Leather vests and headgear. Chains and whips. Vibrators of various kinds and colors. One of them is purple and curved on the end (I’m not sure why). Most of them are shaped like the male organ, but some have appendages for some reason. There are some black beads on a string…what are those for? Nipple rings—I get that, I guess. Creams and lotions. A long yellow feather—

Then I hear it and see it and feel it all at once—movement across the carpet, brushing against my leg, circling me—

“Hey, Cinnamon,” I say after the momentary terror dissipates and the prickling of my spine ceases. Diana’s Abyssinian cat, three years old. The word Abyssinian is Ethiopian, but the origin of the breed is believed to be Egyptian. Isn’t that weird? Abyssinians have bigger ears and longer tails than most cats. Their hair is lighter at the root than at the tip; only a handful of breeds have hair like that. I told Diana she should have named her cat Caramel, because it more accurately describes the color of her coat. Plus I just like caramel more than cinnamon, especially those candy chews.

Okay, time to get to work. I turn off the closet light before I open the door—still dark in the place. I feel like Paul Newman in Thief.

Start with the bedroom. There’s a desk on one side, near the balcony. Next to it, a pair of electrical outlets. I plug the AC adapter into the lower outlet and drag the cord behind the window curtain toward the desk. It looks just like any other AC adapter for a computer or appliance. But it’s a high-resolution, motion-activated video recorder with thirty-two hours of memory that will film the entire room in color. It can be switched to continuous recording if necessary, but motion activation is the smarter play here. I like this one because it doesn’t need a battery, as it’s plugged into the wall. And it doesn’t transmit signals—it only records them to an SD card that can be played on a computer—so it wouldn’t be detected in a bug sweep.

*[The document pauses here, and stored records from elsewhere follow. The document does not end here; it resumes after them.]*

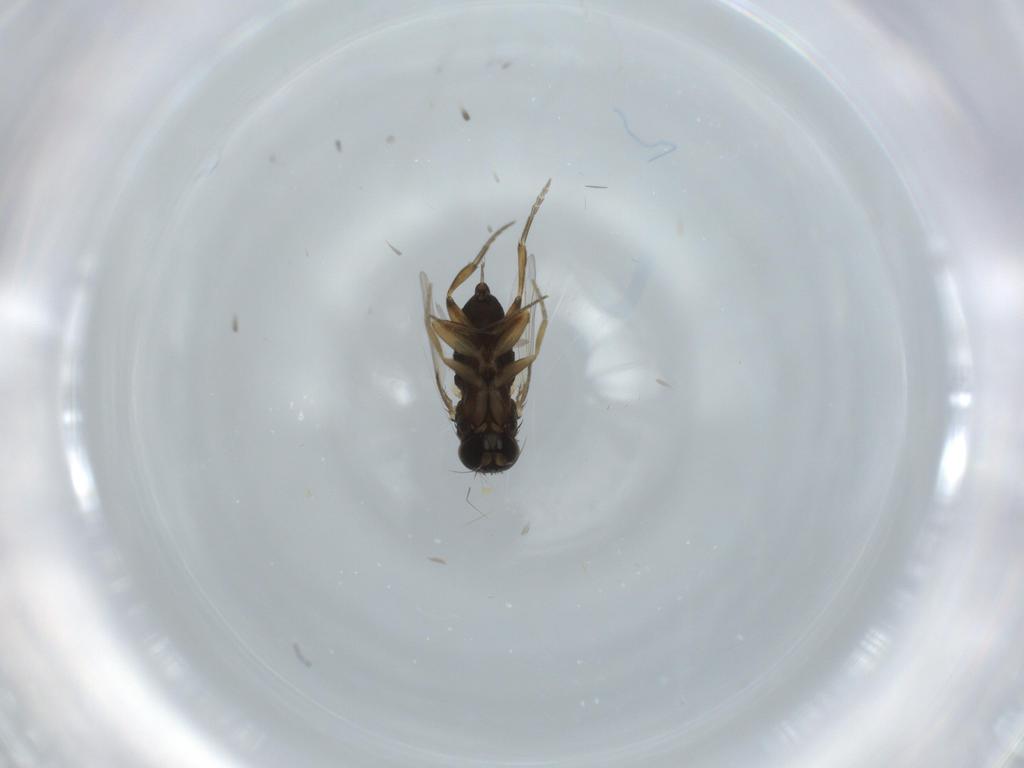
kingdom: Animalia
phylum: Arthropoda
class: Insecta
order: Diptera
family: Phoridae
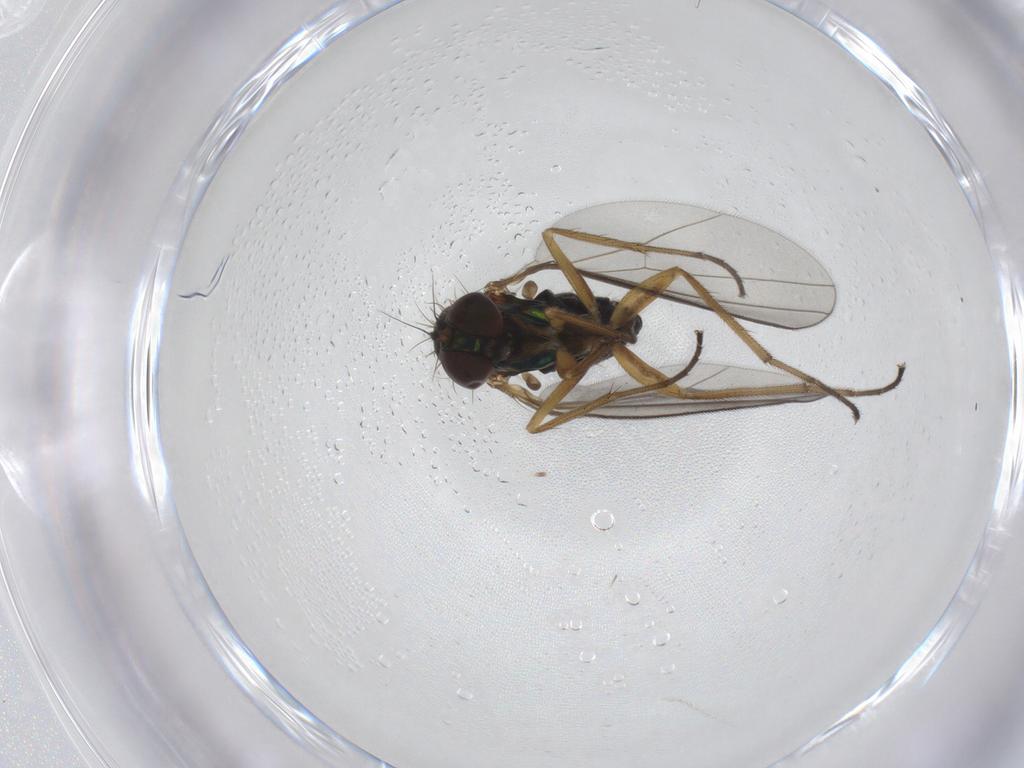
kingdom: Animalia
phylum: Arthropoda
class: Insecta
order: Diptera
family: Dolichopodidae
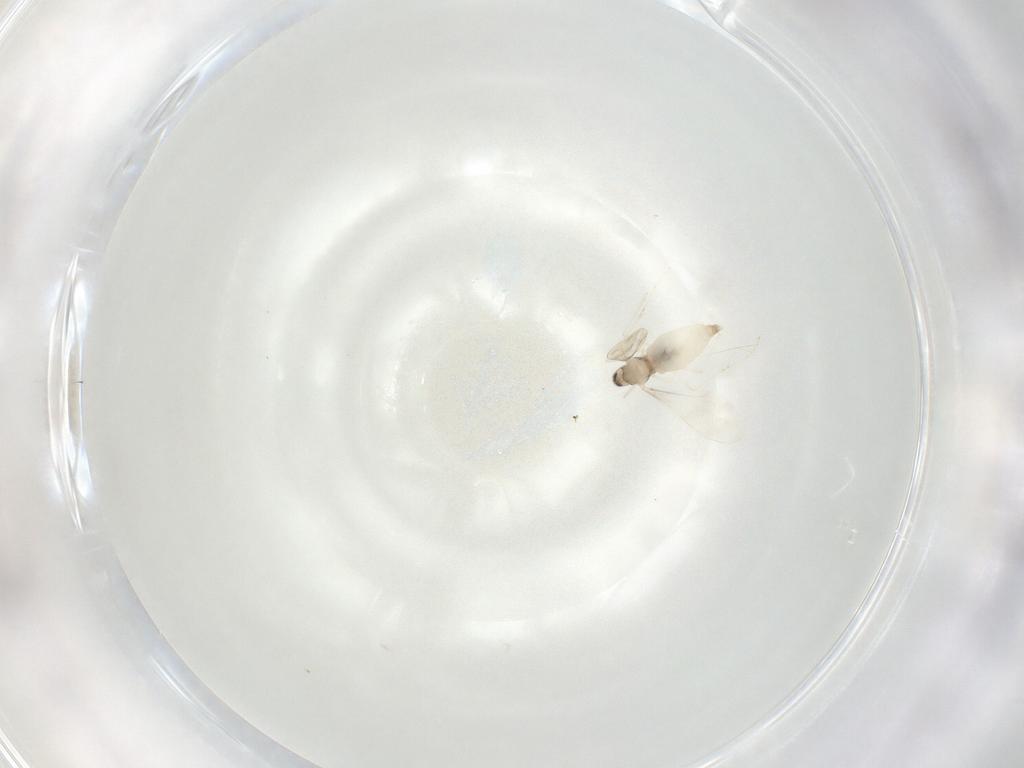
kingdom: Animalia
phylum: Arthropoda
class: Insecta
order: Diptera
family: Cecidomyiidae
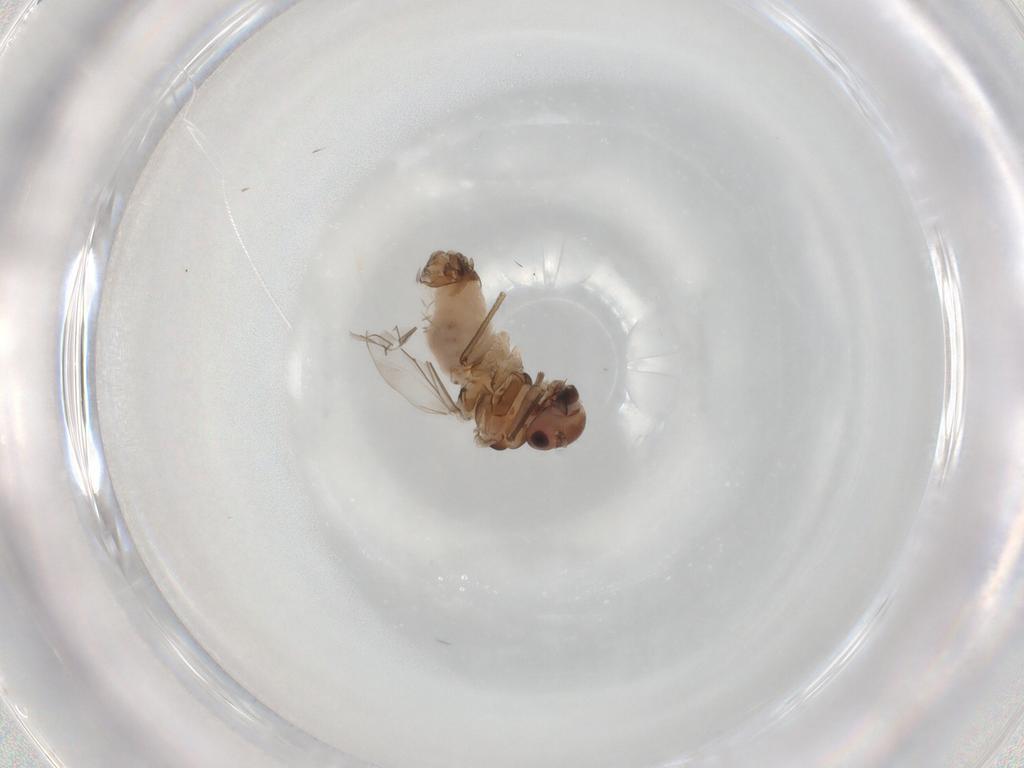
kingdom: Animalia
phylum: Arthropoda
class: Insecta
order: Psocodea
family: Peripsocidae
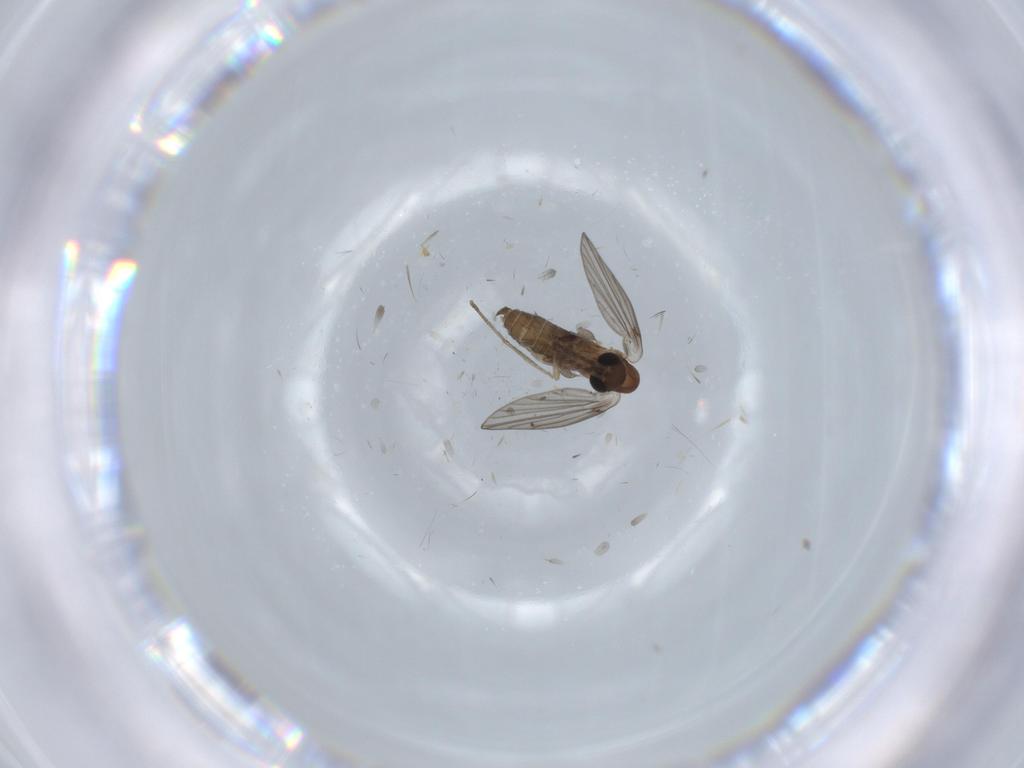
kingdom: Animalia
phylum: Arthropoda
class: Insecta
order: Diptera
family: Psychodidae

Keeping low, I move out of the bedroom into Diana’s main living space, which has an open floor plan that encompasses a small kitchen area and a large living and dining area. Her place is on the top floor of a condo building in Georgetown, which means she’s paying for location, not square footage.

I don’t want to use another AC adapter; if one is discovered, the other will be found. Diversify, I say. But this one will be more complicated than plugging something into a wall, so I need my night-vision goggles—like the serial killer in The Silence of the Lambs, except I’ve never murdered anyone, much less skinned them.